書は視覚芸術の中で音楽と共通点があります。ただしここで言う書とは連綿帯の漢字とか仮名のように伝統的なものです。少字数の絵のような書は含みません。この2つが似ているのは1回限りで同じものが2度とできないし、作品に流れがあるところです。音楽では一旦出した音はそのまま聴く人の耳に届いてしまいます。書も一度筆をおろして書き始めれば絵のように上塗りできず修正が効きません。両者とも一発勝負です。また時間的流れがあり、その中に必ず変化があります。こういうところが似ていて好きです。
 
芸術以外の分野でも似ているものがあります。それが料理です。楽譜やレシピと言った基準になるものがあるのに再現すると2度と同じものはできません。
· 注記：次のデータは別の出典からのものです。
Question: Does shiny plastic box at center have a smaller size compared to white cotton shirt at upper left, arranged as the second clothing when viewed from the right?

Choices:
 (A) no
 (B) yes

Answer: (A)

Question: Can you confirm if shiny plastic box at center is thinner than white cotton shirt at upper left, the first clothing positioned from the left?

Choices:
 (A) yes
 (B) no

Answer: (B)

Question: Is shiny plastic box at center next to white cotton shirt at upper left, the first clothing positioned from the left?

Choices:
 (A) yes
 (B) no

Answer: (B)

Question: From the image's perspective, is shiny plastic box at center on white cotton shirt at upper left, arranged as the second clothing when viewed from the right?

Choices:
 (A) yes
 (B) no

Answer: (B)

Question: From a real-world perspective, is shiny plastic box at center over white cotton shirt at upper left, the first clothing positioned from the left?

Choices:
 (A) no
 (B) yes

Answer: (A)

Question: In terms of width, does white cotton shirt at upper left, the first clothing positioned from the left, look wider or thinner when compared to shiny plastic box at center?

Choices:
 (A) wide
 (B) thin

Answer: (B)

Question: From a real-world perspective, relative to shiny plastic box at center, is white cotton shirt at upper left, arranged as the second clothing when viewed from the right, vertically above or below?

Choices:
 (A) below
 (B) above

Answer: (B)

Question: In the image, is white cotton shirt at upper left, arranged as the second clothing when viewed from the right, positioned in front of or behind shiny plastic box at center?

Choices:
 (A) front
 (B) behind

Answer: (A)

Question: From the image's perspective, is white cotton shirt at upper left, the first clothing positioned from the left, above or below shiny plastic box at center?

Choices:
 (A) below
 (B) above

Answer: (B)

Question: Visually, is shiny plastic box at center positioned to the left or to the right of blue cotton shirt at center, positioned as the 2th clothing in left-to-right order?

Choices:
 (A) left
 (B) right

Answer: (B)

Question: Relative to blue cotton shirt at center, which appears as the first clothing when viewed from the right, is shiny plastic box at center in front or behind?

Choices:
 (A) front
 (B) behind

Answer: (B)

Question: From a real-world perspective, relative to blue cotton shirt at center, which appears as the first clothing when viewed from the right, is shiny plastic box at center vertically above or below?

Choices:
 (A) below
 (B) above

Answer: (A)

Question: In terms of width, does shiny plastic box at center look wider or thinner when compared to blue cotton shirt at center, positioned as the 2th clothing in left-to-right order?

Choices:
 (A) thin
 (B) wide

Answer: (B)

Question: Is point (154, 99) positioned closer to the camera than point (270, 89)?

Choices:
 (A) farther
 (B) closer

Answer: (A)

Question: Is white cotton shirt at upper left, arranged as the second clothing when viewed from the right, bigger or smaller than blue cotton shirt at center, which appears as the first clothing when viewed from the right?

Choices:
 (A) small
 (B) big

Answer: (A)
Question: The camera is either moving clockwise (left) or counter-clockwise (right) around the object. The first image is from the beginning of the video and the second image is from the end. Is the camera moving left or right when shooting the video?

聴いたり食べ終わった時点で消えてしまい、記憶に残るものは人それぞれです。
 
音楽家の中には料理の得意な人が多いようです。ロッシーニなど30歳そこそこで作曲をやめてしまい、その後は料理で過ごしたなんて有名な話があります。それは置いとくとしても今日の演奏家には仕事の都合上あるいは若い人では留学など単身生活を強いられることも多いと思います。それでは生活上の必要から料理に関心を持たざるを得なくなるでしょう。でも音楽と料理に向かう姿勢が似ていることもあるのではと想像します。
 
私は書の方は若い頃かなりの期間やって少しは分かりますが料理は全く経験がありません。音楽は楽器が何もできずただ聴くだけですが、料理ならやって出来なくはないです。音楽家と音楽に対する気持ちが多少なりと共有できればと出鱈目な考えですが楽しくやってみようと思っています。時間もあることですし。